Dataset excerpts:
___

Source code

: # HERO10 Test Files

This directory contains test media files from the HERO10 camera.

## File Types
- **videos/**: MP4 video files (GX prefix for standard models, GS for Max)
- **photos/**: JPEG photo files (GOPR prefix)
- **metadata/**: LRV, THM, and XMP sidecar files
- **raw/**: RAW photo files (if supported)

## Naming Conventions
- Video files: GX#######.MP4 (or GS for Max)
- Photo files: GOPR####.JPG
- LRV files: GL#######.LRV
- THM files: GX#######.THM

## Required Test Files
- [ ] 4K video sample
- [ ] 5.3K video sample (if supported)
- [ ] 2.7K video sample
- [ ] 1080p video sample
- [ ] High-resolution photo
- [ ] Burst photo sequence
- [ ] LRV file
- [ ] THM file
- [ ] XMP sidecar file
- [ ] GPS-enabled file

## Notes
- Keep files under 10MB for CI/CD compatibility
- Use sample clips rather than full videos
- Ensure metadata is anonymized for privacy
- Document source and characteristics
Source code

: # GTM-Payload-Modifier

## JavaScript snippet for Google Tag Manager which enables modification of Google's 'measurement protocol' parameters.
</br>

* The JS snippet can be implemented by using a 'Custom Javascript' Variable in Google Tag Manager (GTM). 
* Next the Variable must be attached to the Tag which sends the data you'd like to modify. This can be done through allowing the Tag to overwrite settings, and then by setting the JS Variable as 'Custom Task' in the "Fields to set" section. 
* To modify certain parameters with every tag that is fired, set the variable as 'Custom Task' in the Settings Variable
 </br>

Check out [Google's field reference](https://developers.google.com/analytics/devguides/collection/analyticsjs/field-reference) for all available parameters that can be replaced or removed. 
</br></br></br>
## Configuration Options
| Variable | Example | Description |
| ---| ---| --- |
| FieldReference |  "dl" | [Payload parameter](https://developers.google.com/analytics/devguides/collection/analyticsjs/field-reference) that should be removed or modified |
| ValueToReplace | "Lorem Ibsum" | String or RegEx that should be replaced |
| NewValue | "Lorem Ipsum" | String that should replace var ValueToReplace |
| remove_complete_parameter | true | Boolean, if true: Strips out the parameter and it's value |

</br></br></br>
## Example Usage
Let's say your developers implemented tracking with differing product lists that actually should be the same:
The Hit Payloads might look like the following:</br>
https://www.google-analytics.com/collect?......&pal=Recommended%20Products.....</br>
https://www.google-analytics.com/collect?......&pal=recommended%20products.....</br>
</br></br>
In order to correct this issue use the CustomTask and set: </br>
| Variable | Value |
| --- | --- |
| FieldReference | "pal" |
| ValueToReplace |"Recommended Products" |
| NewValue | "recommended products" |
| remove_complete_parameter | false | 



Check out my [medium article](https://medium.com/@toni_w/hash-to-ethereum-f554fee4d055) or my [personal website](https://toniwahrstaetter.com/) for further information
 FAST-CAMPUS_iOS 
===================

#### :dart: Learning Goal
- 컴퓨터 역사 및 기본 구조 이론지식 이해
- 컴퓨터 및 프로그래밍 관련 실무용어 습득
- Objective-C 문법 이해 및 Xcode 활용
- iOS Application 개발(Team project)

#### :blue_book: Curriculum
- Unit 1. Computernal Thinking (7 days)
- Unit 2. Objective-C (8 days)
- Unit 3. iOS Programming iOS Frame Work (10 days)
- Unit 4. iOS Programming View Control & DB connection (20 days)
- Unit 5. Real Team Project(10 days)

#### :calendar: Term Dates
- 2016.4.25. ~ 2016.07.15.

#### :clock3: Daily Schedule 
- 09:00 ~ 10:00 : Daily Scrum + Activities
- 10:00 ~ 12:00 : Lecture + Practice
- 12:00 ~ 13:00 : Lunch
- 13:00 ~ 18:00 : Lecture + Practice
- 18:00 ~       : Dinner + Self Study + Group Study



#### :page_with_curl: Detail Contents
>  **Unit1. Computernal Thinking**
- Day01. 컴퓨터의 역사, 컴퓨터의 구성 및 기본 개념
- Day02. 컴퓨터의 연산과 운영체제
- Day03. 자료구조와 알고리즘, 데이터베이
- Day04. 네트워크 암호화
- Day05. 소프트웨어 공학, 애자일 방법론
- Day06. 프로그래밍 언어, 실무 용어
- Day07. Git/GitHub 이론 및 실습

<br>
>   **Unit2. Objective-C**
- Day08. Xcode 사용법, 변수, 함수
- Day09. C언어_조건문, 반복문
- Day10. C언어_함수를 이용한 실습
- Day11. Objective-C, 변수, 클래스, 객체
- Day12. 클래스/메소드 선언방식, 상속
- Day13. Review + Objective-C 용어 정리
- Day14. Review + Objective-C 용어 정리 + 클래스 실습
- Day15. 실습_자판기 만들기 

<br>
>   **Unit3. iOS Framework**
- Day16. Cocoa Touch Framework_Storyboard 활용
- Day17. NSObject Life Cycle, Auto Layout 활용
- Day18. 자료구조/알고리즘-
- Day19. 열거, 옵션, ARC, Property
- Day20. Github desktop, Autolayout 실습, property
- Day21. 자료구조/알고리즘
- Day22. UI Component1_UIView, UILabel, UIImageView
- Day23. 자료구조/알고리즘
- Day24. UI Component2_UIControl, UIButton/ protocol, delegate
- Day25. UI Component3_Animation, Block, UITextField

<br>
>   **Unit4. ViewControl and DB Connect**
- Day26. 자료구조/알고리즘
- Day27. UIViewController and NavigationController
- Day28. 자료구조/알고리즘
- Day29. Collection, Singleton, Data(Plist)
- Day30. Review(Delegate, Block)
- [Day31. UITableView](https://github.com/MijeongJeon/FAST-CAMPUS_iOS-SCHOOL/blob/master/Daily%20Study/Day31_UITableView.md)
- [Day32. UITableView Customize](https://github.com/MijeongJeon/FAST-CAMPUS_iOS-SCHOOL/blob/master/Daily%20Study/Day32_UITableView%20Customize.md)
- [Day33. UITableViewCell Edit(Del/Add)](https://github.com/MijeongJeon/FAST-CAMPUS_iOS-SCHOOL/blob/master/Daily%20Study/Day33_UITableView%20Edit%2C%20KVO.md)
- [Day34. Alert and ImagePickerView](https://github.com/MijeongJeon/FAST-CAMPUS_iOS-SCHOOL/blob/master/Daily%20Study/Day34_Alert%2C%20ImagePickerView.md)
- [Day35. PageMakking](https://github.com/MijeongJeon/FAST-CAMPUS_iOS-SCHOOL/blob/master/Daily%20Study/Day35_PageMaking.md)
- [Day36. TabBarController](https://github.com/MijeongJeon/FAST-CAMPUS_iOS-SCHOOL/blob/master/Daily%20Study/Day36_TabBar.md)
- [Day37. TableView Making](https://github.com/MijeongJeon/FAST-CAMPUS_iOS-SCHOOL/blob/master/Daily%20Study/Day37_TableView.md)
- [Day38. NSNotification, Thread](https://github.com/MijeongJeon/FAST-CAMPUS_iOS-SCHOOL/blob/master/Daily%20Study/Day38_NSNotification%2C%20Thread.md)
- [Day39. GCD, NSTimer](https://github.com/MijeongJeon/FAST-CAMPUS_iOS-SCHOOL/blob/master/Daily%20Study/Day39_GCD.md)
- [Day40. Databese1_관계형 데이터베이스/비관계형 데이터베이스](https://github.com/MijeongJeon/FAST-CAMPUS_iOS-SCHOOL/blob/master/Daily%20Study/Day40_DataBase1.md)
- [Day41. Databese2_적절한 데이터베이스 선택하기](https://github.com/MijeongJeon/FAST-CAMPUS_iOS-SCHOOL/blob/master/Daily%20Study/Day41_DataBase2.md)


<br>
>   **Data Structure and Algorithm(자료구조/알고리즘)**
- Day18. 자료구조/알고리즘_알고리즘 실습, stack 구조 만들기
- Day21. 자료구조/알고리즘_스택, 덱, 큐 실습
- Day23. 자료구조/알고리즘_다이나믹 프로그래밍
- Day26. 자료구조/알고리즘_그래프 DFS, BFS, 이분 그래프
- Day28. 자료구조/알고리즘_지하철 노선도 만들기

___

**Exercise requirements**.
In the records above, copy out every line from the one containing "#### :blue_book: Curriculum" through the one containing "- Day25. UI", including both of those lines.

**Expected answer**.
#### :blue_book: Curriculum
- Unit 1. Computernal Thinking (7 days)
- Unit 2. Objective-C (8 days)
- Unit 3. iOS Programming iOS Frame Work (10 days)
- Unit 4. iOS Programming View Control & DB connection (20 days)
- Unit 5. Real Team Project(10 days)

#### :calendar: Term Dates
- 2016.4.25. ~ 2016.07.15.

#### :clock3: Daily Schedule 
- 09:00 ~ 10:00 : Daily Scrum + Activities
- 10:00 ~ 12:00 : Lecture + Practice
- 12:00 ~ 13:00 : Lunch
- 13:00 ~ 18:00 : Lecture + Practice
- 18:00 ~       : Dinner + Self Study + Group Study



#### :page_with_curl: Detail Contents
>  **Unit1. Computernal Thinking**
- Day01. 컴퓨터의 역사, 컴퓨터의 구성 및 기본 개념
- Day02. 컴퓨터의 연산과 운영체제
- Day03. 자료구조와 알고리즘, 데이터베이
- Day04. 네트워크 암호화
- Day05. 소프트웨어 공학, 애자일 방법론
- Day06. 프로그래밍 언어, 실무 용어
- Day07. Git/GitHub 이론 및 실습

<br>
>   **Unit2. Objective-C**
- Day08. Xcode 사용법, 변수, 함수
- Day09. C언어_조건문, 반복문
- Day10. C언어_함수를 이용한 실습
- Day11. Objective-C, 변수, 클래스, 객체
- Day12. 클래스/메소드 선언방식, 상속
- Day13. Review + Objective-C 용어 정리
- Day14. Review + Objective-C 용어 정리 + 클래스 실습
- Day15. 실습_자판기 만들기 

<br>
>   **Unit3. iOS Framework**
- Day16. Cocoa Touch Framework_Storyboard 활용
- Day17. NSObject Life Cycle, Auto Layout 활용
- Day18. 자료구조/알고리즘-
- Day19. 열거, 옵션, ARC, Property
- Day20. Github desktop, Autolayout 실습, property
- Day21. 자료구조/알고리즘
- Day22. UI Component1_UIView, UILabel, UIImageView
- Day23. 자료구조/알고리즘
- Day24. UI Component2_UIControl, UIButton/ protocol, delegate
- Day25. UI Component3_Animation, Block, UITextField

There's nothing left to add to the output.